Callers who attempted to unsuccessfully purchase tickets for Glasgow 2014 but were charged in error will be refunded as soon as possible, organisers have confirmed, as problems with their ticketing system continues.
This follows numerous reports that callers who were unable to get through were charged anyway as the crisis surrounding the final round of ticket sales, which began on Monday (May 12), takes another turn for the worse.
One unsuccessful purchaser, Gary Baker, told insidethegames he had received a phone call from service provider BT regarding more than 500 unconnected calls to the ticket hotline for tickets between 10am and 2.30pm on Monday.
Although he has attempted to contact the Organising Committee since, Baker claims they "washed their hands of it" and insisted it is a Ticketmaster issue, as did BT, with Ticketmaster not responding to his email.

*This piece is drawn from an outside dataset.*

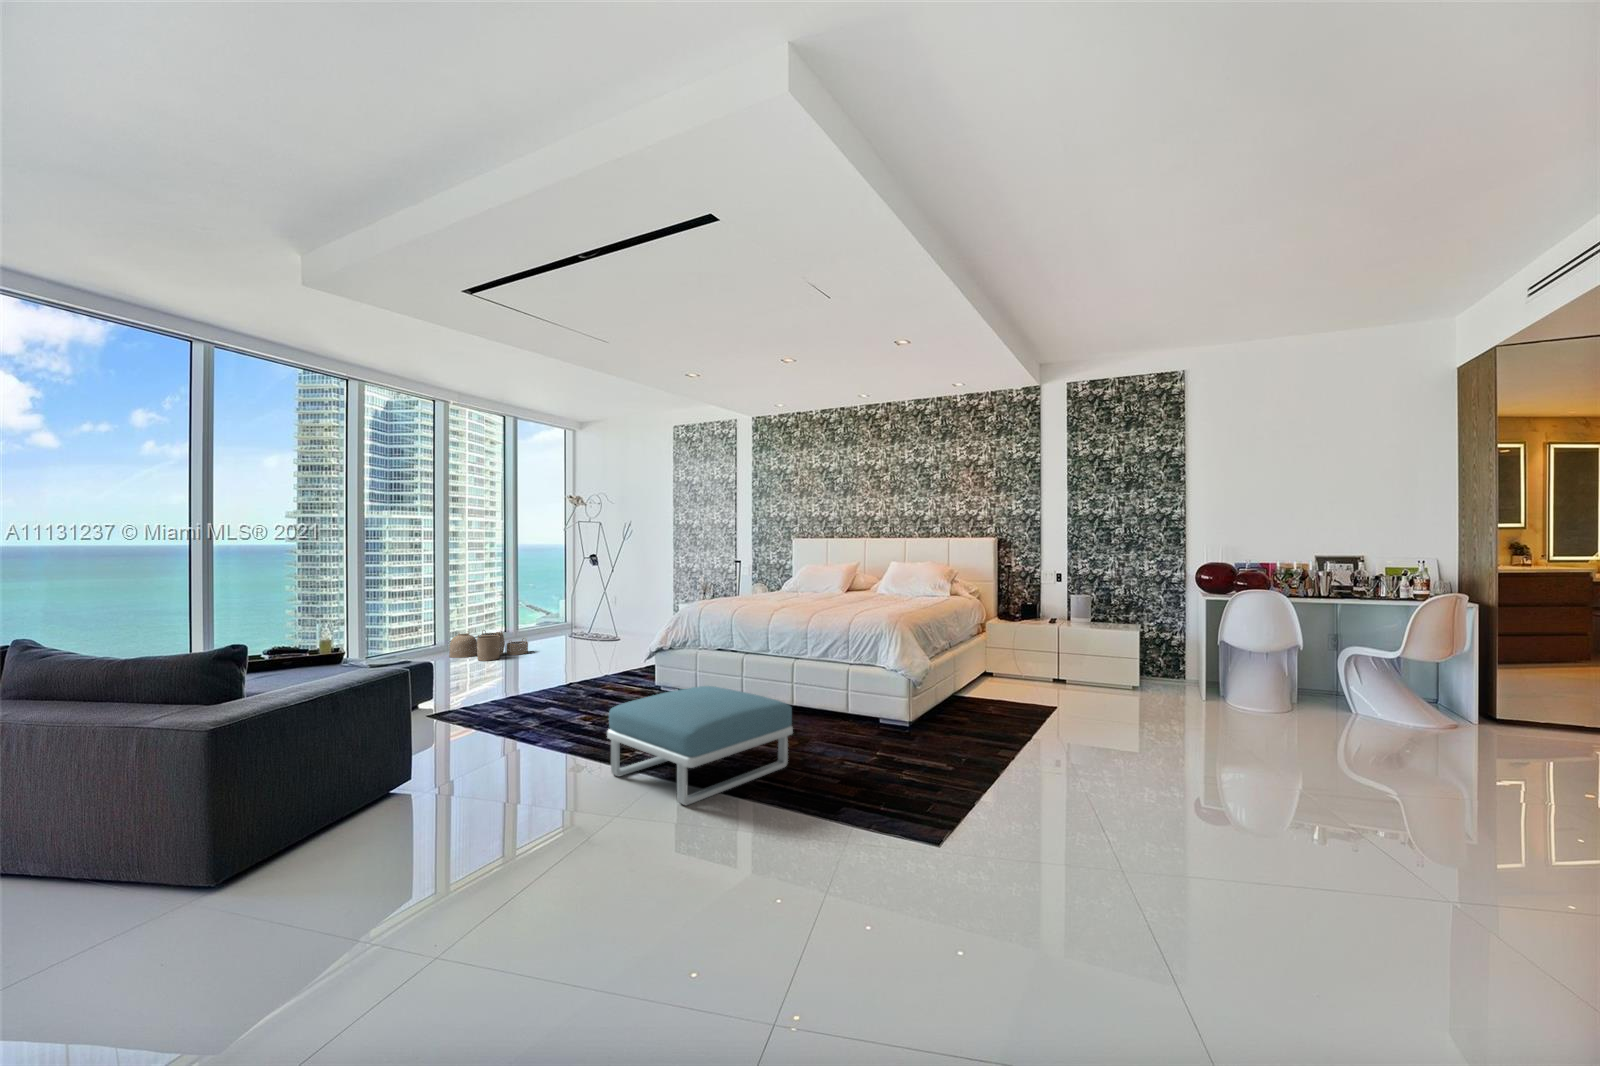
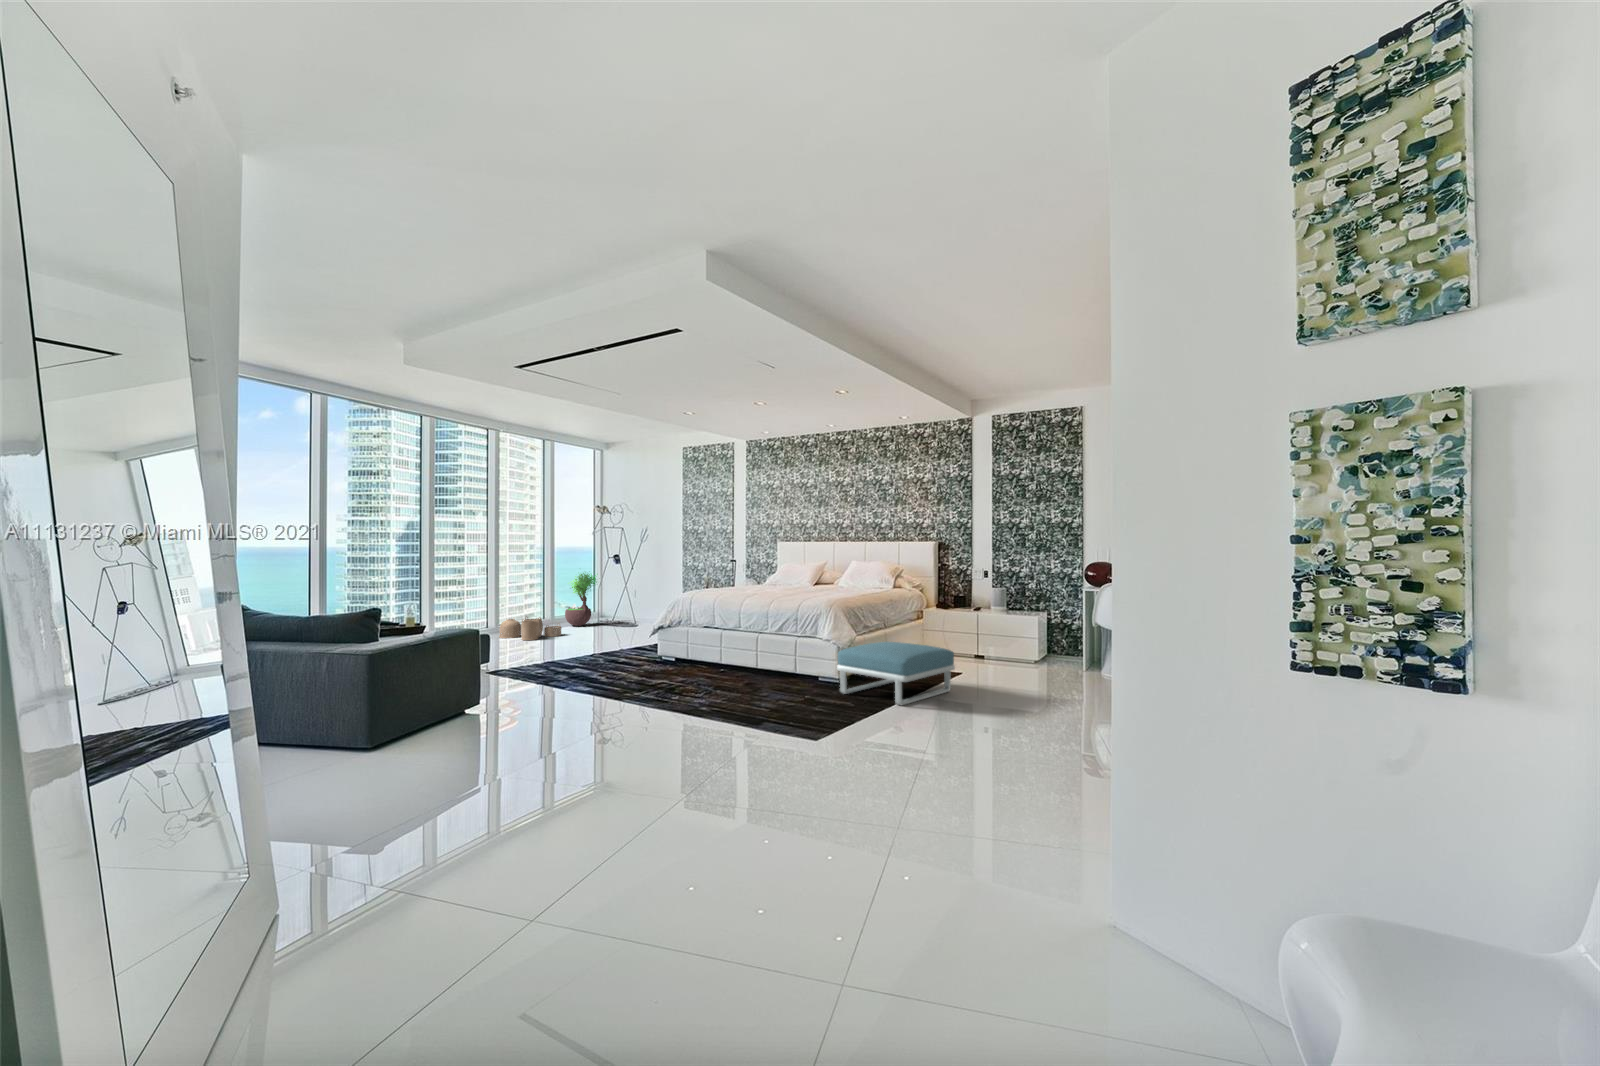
potted tree: none [532,570,575,639] -> present [565,573,597,626]
footstool: present [607,686,793,805] -> present [837,642,955,706]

But following this, a Glasgow 2014 statement this morning "confirmed that some callers to the Glasgow 2014 ticket line who received an engaged tone on the ticketing phonelines were charged in error by Talk Talk Business, a supplier of Ticketmaster".
The statement added: "We apologise unreservedly for this and are working now with Ticketmaster and Talk Talk Business to ensure customers affected by this are refunded these charges as soon as possible".
The embarrassment for Ticketmaster, who also experienced problems when overseeing the ticket-selling process for the London 2012 Olympics, hit a new low this afternoon when England 2015 Rugby World Cup organisers confirmed they have postponed a first round of 500,000 ticket sales, for English rugby clubs, planned for tomorrow.
This comes after a raft of problems with the final round of Commonwealth Games sales this week, with the process being shut down twice after proving incapable of coping with the high demand.
Chris Edmonds, the head of Ticketmaster UK, the Official Ticketing Services Provider for the Games, insisted problems will be resolved "very soon" as an "urgent review" is carried out.
Speaking this afternoon, a further update provided by Glasgow 2014 chief executive David Grevemberg appeared more optimistic, although no development is forecast until tomorrow (May 16).
"We're pleased to have met with the cabinet secretary this morning to give her a full update on the progress being made in getting tickets back on sale to the public," Grevemberg reported.
"This was a constructive and positive meeting where we outlined the options and testing required to ensure we can put tickets back on sale with confidence.
"Our priority is ensuring the experience of securing tickets for the Commonwealth Games is a positive one for all our customers and we look forward to sharing our plans tomorrow."
In a distinct case of déjà vu, Ticketmaster also received criticism when responsible for ticket sales ahead of London 2012.
On that occasion people continually complained they could not log on to the website, leading to the process being temporarily suspended, although the company has insisted the current situation is very different the one encountered on that occasion.
In response to the latest setback, a TalkTalk Business statement has also admitted unsuccessful buyers were charged by mistake.
"It has come to our attention that, due to a human programming error, we did not deliver the service that had been agreed with Ticketmaster during the general ticket sale for the Commonwealth Games," a spokesperson said.
"This meant that some customers who called the Commonwealth Games ticket line and received the engaged tone were charged for the call costs in error.
"We would stress that this issue did not affect all callers to the ticket line and we sincerely apologise for the inconvenience this has caused.
The 100,000 tickets due to be sold this week are part of a contingency set aside from the one million total tickets, ahead of the beginning of the Games on July 23.